The school has long educated the elite of Oahu, and its most famous alumnus, President Barack Obama, was able to attend Punahou thanks to a scholarship. Barack, or “Barry” as he was known as a Punahou student, started the school in fifth grade after having attended a local public grammar school and after having spent time living in Indonesia. He has written and spoken about his time at the school, where he spent a great deal of time playing basketball. At Punahou, Obama also shone in the classroom, where his international experience enabled him to speak knowledgeably about other cultures. He has spoken publicly about how much the school’s support and encouragement have meant to him, and he returned to Punahou as President and played basketball in the gym.

The school’s mission is centered not only on strong academics but also on character development and community service. The Luke Center for Public Service, at the heart of the campus near the famous lily pond, is dedicated to fostering service learning and helping students in grades k-12 connect with service opportunities in the community. Seniors take a course in community service and have time in their schedules to dedicate to community service. The school is one of the most environmentally sustainable or “greenest” in the country. Its new K-1 “neighborhood,” a five-building indoor/outdoor space, features use of solar energy and eco-friendly materials. The Case Middle School has won awards for sustainability; the air conditioning units turn off if the windows are opened, and the lights are designed to turn off if they do not detect motion or to dim if it’s a sunny day.

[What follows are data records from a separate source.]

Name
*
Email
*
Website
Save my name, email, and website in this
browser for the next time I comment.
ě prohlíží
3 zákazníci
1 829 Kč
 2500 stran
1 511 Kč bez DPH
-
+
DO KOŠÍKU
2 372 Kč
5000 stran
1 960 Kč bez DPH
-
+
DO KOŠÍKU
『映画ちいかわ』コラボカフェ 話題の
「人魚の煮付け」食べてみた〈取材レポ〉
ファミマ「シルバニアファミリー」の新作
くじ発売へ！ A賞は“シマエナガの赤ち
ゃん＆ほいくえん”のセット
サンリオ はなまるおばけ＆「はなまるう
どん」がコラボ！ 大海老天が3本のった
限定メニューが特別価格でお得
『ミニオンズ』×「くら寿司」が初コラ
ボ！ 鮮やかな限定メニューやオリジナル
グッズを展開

Though the school is non-denominational, it maintains a commitment to, as its mission reads, "develop moral and spiritual values consistent with the Christian principles on which Punahou was founded.” Students attend mandatory chapel services run by the school’s three full-time chaplains, and the chaplains teach and appear as guest lecturers in classrooms with the goal of enhancing character education. The school’s services embrace different faiths and ethnicities.

The school offers a rigorous college-preparatory program, including many Advanced Placement classes. Its classes include an emphasis on both Western and Eastern traditions; for example, a recent class entitled “Buddhist Philosophy and the Game of Go” featured texts by Kant and Hegel, as well as novels by Mishima and Kawabata. The Foreign Language department offers French, Spanish, Mandarin, Japanese, and Hawaiian, and the social studies department offers classes on Hawaiian culture and Asian History.

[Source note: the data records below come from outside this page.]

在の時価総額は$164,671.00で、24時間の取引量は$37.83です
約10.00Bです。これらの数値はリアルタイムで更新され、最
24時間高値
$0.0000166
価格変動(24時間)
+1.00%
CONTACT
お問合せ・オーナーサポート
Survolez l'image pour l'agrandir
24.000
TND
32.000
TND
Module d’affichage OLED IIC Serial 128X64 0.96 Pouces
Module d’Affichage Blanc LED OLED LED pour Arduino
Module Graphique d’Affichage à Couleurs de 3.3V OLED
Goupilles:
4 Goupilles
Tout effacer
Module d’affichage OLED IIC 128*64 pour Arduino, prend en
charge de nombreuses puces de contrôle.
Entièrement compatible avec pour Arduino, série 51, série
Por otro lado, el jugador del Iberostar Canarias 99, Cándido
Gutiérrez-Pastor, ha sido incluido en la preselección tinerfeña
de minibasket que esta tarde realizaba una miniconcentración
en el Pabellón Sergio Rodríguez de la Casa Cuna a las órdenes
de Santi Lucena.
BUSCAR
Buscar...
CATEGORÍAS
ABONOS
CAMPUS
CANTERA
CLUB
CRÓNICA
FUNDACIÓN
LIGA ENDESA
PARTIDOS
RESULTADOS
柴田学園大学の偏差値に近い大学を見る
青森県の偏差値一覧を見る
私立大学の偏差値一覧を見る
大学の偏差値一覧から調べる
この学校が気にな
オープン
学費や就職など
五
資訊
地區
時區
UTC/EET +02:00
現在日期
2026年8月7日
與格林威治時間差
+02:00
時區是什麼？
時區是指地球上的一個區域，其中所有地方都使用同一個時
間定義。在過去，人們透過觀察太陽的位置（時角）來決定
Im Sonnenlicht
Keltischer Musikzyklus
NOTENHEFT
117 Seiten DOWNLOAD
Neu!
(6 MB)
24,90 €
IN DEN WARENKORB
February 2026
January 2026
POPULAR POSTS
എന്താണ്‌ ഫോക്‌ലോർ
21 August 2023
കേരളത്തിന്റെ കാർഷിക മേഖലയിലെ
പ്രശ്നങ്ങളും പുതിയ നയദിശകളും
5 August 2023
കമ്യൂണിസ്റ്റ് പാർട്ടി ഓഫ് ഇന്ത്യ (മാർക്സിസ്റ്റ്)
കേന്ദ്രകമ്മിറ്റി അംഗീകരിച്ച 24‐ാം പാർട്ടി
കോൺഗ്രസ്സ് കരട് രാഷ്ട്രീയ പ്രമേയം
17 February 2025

Since 1890, when students and teachers at Punahou formed the first football team in Hawaii, the athletic program has been taken very seriously at the school. The teams it fields are very strong, and many former students have gone on to play in the NFL. Punahou now has more than 120 teams in 21 sports. Sports Illustrated ranked the school as having the number-one school athletics program in 2008 and 2009 and as having the second-highest ranking program in 2010.

Punahou’s unbeatable facilities and top-notch program draw students from all over Oahu, and admission to the school is competitive. In 2011, 2,250 students applied for 450 spots in grades K-12.